Ausschließlicher Vertreter von Shell wurde daher die Interag, die sich dadurch zu einem Mammutunternehmen entwickelte: „1966 hat sich die Agenturfirma mit 50 Mitarbeitern und rund 20 Millionen Anlagevermögen unter der Führung des Genossen Gerő zu einem Großunternehmen mit tausend entwickelt Mitarbeiter in den letzten 10 Jahren, deren Umsatz 1975 2 Milliarde Forint betrug." - Wir können den Bericht des Ministeriums für Außenhandel lesen.

Es steht außer Frage, dass Gerő die ganze Zeit für die Staatssicherheit gearbeitet hat : Die Entführung von Ábrányi und die Operation zur Beschaffung der Technologie für das Insektizid weisen darauf hin, dass er für äußerst wichtige Geheimoperationen eingesetzt wurde. Aus seinen persönlichen Unterlagen geht jedoch nicht hervor, in welcher Eigenschaft er all dies tat.

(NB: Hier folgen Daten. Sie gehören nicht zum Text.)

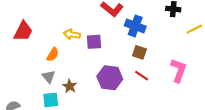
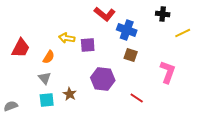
red trapezoid: (23, 31) -> (21, 48), moved
red line: (142, 76) -> (137, 98), moved
brown star: (70, 86) -> (70, 94), moved

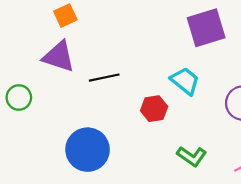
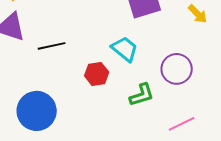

Aus den Dokumenten wissen wir nur, dass László Gerő 1967 dem SZT-Beamtenstab zugeteilt wurde, und er war wieder unter den Berufsbeamten der politischen Polizei mit der Decknummer D-144 und dem Polizeihauptmann Nummer 10. Sie beschreiben ihn wie folgt: „Er setzt die Ideen des Genossen Gerő äußerst konsequent um. Um Ihre Ideen zu verwirklichen, benötigen Sie Schreibtische. Es kam vor, dass er, um ansonsten richtige Ziele zu erreichen, Methoden anwandte, die von manchen Wirtschaftsfunktionären beanstandet wurden.“ Er selbst kommentierte diese weniger legalen und ethischen Geschäftsschritte gegenüber Zoltán Dézsy und Csaba Ilkei in einem späteren Interview: „Auf der Fassade von Interag stand in unsichtbaren Buchstaben ein Passwort: Ich stehle, betrüge, lüge, damit ich den Interessen dienen kann der Volkswirtschaft mit Ehre."